Observation data (J2000 epoch)
- Right ascension: 14^{h} 24^{m} 43.08^{s}
- Declination: +44° 31′ 31.8″
- Redshift: 0.000500
- Heliocentric radial velocity: 150.0 ± 4.0 km/s
- Distance: 9.10×10^^{6} ly (2.79 Mpc)h^{−1} _{0.73}
- Group or cluster: M94 Group
- Apparent magnitude (V): 13.25
- Absolute magnitude (V): -14.19

Characteristics
- Type: IAm
- Mass: 5×10^{7} M_{☉}

Other designations
- UGC 9240, MCG +08-26-030, PGC 51472

= DDO 190 =

Dwarf galaxy

DDO 190 (or UGC 9240) is a dwarf irregular galaxy in the vicinity of the Milky Way, as it is relatively small and lacks clear structure. It is 9.10 e6ly away from Earth and lies out of the Local Group, determined by the tip of the red giant branch method. The outskirts of the galaxy are harbouring older (reddish) stars, while the centre is crowded with younger (bluish) stars. Heated gas is observed at several places. DDO 190 still experiences some active star formation. The galaxy is categorised as a Magellanic dwarf galaxy of morphological type Im. Its metallicity is [Fe/H] = −1.55 ± 0.12.

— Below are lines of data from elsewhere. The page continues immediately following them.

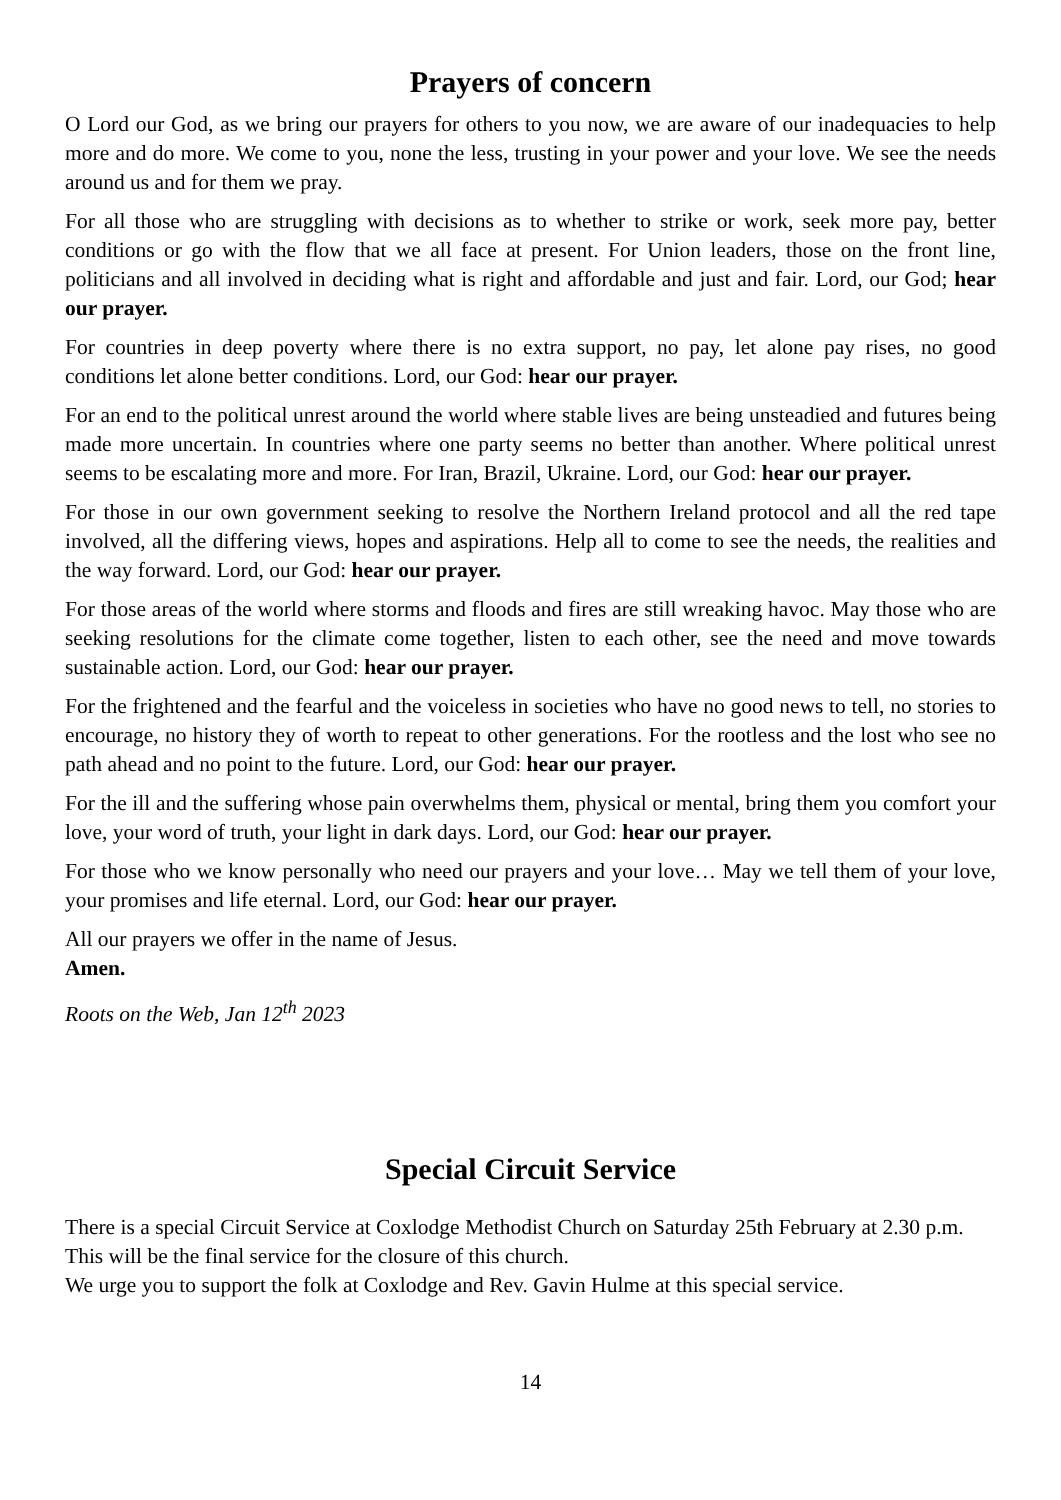Prayers of concern
O Lord our God, as we bring our prayers for others to you now, we are aware of our inadequacies to help more and do more. We come to you, none the less, trusting in your power and your love. We see the needs around us and for them we pray.
For all those who are struggling with decisions as to whether to strike or work, seek more pay, better conditions or go with the flow that we all face at present. For Union leaders, those on the front line, politicians and all involved in deciding what is right and affordable and just and fair. Lord, our God; hear our prayer.
For countries in deep poverty where there is no extra support, no pay, let alone pay rises, no good conditions let alone better conditions. Lord, our God: hear our prayer.
For an end to the political unrest around the world where stable lives are being unsteadied and futures being made more uncertain. In countries where one party seems no better than another. Where political unrest seems to be escalating more and more. For Iran, Brazil, Ukraine. Lord, our God: hear our prayer.
For those in our own government seeking to resolve the Northern Ireland protocol and all the red tape involved, all the differing views, hopes and aspirations. Help all to come to see the needs, the realities and the way forward. Lord, our God: hear our prayer.
For those areas of the world where storms and floods and fires are still wreaking havoc. May those who are seeking resolutions for the climate come together, listen to each other, see the need and move towards sustainable action. Lord, our God: hear our prayer.
For the frightened and the fearful and the voiceless in societies who have no good news to tell, no stories to encourage, no history they of worth to repeat to other generations. For the rootless and the lost who see no path ahead and no point to the future. Lord, our God: hear our prayer.
For the ill and the suffering whose pain overwhelms them, physical or mental, bring them you comfort your love, your word of truth, your light in dark days. Lord, our God: hear our prayer.
For those who we know personally who need our prayers and your love… May we tell them of your love, your promises and life eternal. Lord, our God: hear our prayer.
All our prayers we offer in the name of Jesus.
Amen.
Roots on the Web, Jan 12<sup>th</sup> 2023
Special Circuit Service
There is a special Circuit Service at Coxlodge Methodist Church on Saturday 25th February at 2.30 p.m.
This will be the final service for the closure of this church.
We urge you to support the folk at Coxlodge and Rev. Gavin Hulme at this special service.
14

DDO 190 is small, but not tiny: about 15,000 light years across—about 1/6 the size of our galaxy. It is also well outside the Local Group, which contains nearby galaxies (the Andromeda galaxy is less than 3 million light years distant from Earth, for comparison), and is instead thought to be part of the M94 galaxy group. But if true it is fairly isolated even from the others on its team; the nearest neighbor appears to be another dwarf galaxy, DDO 187, at a distance of 3 e6ly.

== History ==
The galaxy was discovered by the Canadian astronomer Sidney van den Bergh in 1959 and put in the DDO catalogue.